Markov-switching decision trees

Timo Adam,Marius Ötting,Rouven Michels
DOI: https://doi.org/10.1007/s10182-024-00501-6
2024-05-30
AStA Advances in Statistical Analysis
Abstract:Decision trees constitute a simple yet powerful and interpretable machine learning tool. While tree-based methods are designed only for cross-sectional data, we propose an approach that combines decision trees with time series modeling and thereby bridges the gap between machine learning and statistics. In particular, we combine decision trees with hidden Markov models where, for any time point, an underlying (hidden) Markov chain selects the tree that generates the corresponding observation. We propose an estimation approach that is based on the expectation-maximisation algorithm and assess its feasibility in simulation experiments. In our real-data application, we use eight seasons of National Football League (NFL) data to predict play calls conditional on covariates, such as the current quarter and the score, where the model's states can be linked to the teams' strategies. R code that implements the proposed method is available on GitHub.
statistics & probability
What problem does this paper attempt to address?

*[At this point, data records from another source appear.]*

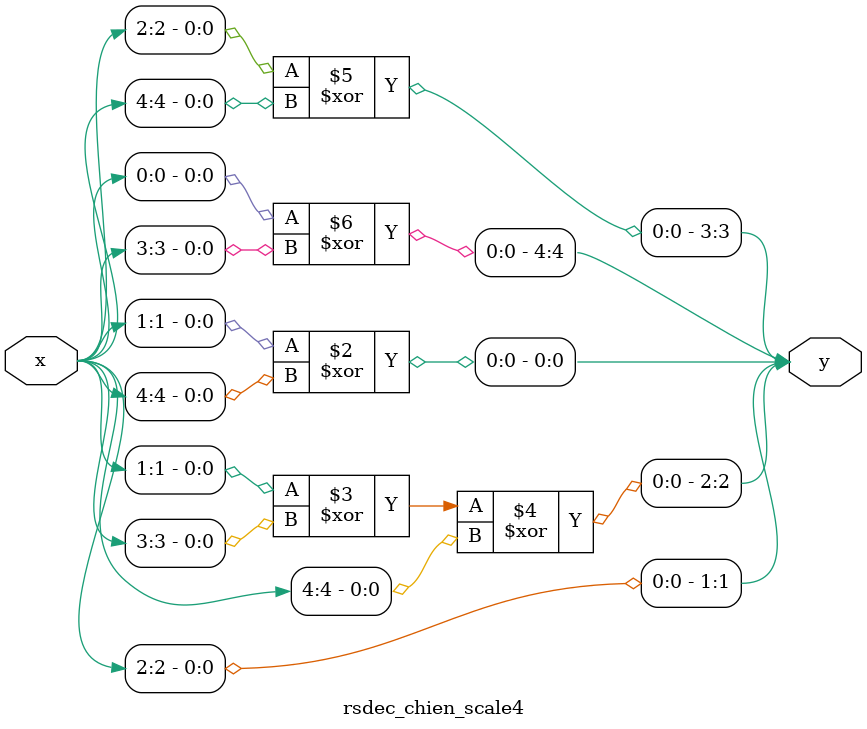
<source format=v>
module rsdec_chien_scale4 (y, x);
	input [4:0] x;
	output [4:0] y;
	reg [4:0] y;
	always @ (x)
	begin
		y[0] = x[1] ^ x[4];
		y[1] = x[2];
		y[2] = x[1] ^ x[3] ^ x[4];
		y[3] = x[2] ^ x[4];
		y[4] = x[0] ^ x[3];
	end
endmodule
</source>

The paper attempts to address the limitations encountered when applying decision trees to time series data, particularly when the data exhibits state-switching and serial correlation over time. Specifically, traditional decision trees are only suitable for cross-sectional data and assume that observations are independent of each other, making them incapable of handling characteristics such as trends or cyclical fluctuations in time series data. The authors propose a method that combines decision trees with Hidden Markov Models (HMMs), known as Markov-switching decision trees, to overcome these limitations. This approach enhances the model's fit, predictive accuracy, and interpretability by introducing a hidden Markov chain to select the decision tree that generates the observations. The effectiveness of this method is validated through simulation experiments, and it is applied in a real-world case study of American football data analysis, demonstrating the advantages of Markov-switching decision trees in predicting game strategies. Additionally, the authors provide R code for implementing this method.